The violence is short, sharp and straight-forward, with an eye for impressive kills. Ryan Allen’s supremely wicked Driller oozes cool, and there’s a certain allure to the cheap-and-cheerful production design around them. For a while at least.

But around about the half-way point, Spare Parts has almost played its entire hand, and you quietly start to realise that spectacle-wise, with the entire movie essentially taking place in a tiny trash heap colosseum, there’s not really many other places it can go. Any creativity around the weaponry starts to fade (why stop at replacing one arm with a machete, why not both arms? And legs?), and even the action eventually just starts to feel like a means to an end.

Spare Parts

Writers David Murdoch and Svet Rouskov seem keen on developing the world around the gladiator den; from the emperor’s classically murderous lineage to the various training montages and how the whole preposterous event just about fits together. But when “They fight” is written on every other page and the budget is all being funnelled into making the cool action sequences look cooler, there’s not really much space to develop any of that.

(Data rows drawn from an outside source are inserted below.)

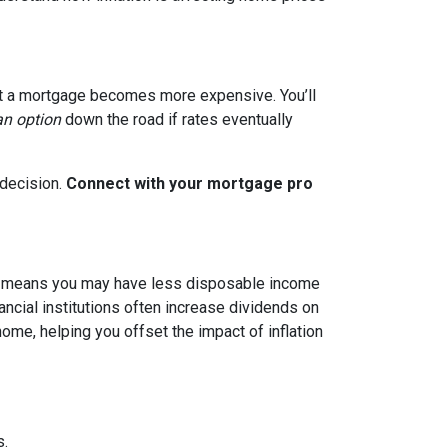
g out a mortgage becomes more expensive. You’ll
an option
down the road if rates eventually
 decision.
Connect with your mortgage pro
hich means you may have less disposable income
nancial institutions often increase dividends on
ome, helping you offset the impact of inflation
s.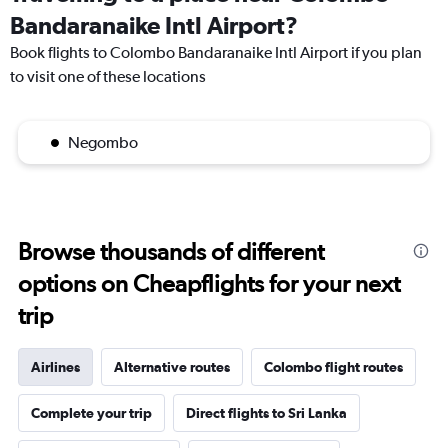
Bandaranaike Intl Airport?
Book flights to Colombo Bandaranaike Intl Airport if you plan
to visit one of these locations
Negombo
Browse thousands of different
options on Cheapflights for your next
trip
Airlines
Alternative routes
Colombo flight routes
Complete your trip
Direct flights to Sri Lanka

So what Spare Parts ultimately ends up as is an incredibly cardboardy Mad Max knock-off, with one dimensional characters, a half-baked backstory and a hopping mad premise that gets oddly quite boring by its climax.

There’s plenty here for hardcore genre fans and lovers of the cheap-and-cheerful, but all-in, Spare Parts definitely feels like it’s missing the wackier edge it starts off with, delivering what is really the absolute bare minimum from those three simple words.